— Problem to work on —
The entries below hold a line with "geometric area rug: 2.10 -1.23" and a line with "Location data appears". Return those lines and all that lie between them, exactly and only.

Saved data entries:
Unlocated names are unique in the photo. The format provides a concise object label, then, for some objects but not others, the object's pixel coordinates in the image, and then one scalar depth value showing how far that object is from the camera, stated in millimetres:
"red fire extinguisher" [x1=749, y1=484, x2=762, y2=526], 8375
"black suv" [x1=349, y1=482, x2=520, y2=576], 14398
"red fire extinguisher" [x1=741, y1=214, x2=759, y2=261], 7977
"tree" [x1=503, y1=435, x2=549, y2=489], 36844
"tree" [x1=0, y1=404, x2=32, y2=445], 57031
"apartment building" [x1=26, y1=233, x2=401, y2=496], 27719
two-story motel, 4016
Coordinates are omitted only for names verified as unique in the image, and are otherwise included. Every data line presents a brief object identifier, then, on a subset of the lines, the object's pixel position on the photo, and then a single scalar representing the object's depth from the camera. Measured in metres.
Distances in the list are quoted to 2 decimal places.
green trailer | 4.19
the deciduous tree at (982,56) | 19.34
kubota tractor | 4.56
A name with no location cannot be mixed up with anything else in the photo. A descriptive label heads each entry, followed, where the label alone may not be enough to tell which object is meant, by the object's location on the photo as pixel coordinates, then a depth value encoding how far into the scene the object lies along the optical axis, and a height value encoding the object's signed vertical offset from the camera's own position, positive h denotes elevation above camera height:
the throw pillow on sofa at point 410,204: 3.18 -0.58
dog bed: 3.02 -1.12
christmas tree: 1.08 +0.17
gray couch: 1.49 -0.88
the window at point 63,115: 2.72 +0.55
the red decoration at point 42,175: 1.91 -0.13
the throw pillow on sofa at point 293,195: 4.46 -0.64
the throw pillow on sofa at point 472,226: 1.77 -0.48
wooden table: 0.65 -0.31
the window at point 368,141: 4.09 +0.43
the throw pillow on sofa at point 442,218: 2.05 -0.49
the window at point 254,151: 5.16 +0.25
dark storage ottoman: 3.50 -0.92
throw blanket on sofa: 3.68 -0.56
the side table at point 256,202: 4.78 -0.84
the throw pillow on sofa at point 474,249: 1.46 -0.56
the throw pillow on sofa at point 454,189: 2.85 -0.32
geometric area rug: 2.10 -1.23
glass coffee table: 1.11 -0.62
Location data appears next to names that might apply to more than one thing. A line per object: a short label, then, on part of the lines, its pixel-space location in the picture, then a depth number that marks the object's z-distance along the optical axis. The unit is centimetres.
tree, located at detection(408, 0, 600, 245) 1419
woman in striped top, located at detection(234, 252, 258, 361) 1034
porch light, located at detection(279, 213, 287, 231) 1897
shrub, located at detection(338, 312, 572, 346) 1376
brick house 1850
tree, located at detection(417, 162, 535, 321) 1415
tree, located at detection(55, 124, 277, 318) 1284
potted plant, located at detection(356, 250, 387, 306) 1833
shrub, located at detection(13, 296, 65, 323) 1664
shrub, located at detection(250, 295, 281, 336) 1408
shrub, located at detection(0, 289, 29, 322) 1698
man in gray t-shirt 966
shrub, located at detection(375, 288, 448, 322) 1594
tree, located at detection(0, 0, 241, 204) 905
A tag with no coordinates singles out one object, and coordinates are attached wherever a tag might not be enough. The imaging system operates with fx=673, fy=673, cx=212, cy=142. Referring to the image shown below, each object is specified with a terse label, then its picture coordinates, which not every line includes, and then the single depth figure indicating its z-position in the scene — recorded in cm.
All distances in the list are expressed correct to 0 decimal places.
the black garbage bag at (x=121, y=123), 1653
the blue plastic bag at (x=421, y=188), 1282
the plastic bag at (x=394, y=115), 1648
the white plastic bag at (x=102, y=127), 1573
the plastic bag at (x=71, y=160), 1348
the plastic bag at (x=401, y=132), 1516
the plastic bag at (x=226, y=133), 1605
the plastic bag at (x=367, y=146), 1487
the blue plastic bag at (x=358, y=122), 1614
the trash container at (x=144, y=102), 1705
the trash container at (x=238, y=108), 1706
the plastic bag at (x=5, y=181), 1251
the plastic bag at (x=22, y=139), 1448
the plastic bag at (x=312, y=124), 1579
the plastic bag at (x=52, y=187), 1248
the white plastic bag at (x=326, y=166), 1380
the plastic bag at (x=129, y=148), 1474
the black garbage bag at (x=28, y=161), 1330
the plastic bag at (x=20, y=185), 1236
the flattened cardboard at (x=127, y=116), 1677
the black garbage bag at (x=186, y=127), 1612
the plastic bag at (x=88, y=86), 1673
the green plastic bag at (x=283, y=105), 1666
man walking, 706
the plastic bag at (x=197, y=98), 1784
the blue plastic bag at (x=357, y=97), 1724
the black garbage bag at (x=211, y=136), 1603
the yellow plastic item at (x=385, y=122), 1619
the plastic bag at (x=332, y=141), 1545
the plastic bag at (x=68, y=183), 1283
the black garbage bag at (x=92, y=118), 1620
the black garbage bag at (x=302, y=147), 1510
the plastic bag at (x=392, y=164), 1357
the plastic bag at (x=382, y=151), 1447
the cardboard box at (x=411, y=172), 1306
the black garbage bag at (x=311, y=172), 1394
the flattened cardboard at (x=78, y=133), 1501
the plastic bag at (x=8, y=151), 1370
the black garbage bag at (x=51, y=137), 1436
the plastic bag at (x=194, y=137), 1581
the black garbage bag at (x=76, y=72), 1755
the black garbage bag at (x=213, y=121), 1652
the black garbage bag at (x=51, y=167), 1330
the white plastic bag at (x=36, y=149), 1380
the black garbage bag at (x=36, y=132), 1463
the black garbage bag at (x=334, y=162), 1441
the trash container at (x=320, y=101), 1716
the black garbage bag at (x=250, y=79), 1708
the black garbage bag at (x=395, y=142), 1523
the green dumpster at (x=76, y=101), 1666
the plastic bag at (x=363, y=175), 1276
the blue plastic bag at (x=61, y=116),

— Finished task —
geometric area rug: 2.10 -1.23
glass coffee table: 1.11 -0.62
Location data appears next to names that might apply to more than one thing. A line per object: a short label, then, on part of the lines, its pixel-space location in the picture, then a depth number that marks the object's z-distance along the optical axis. The unit is centimetres.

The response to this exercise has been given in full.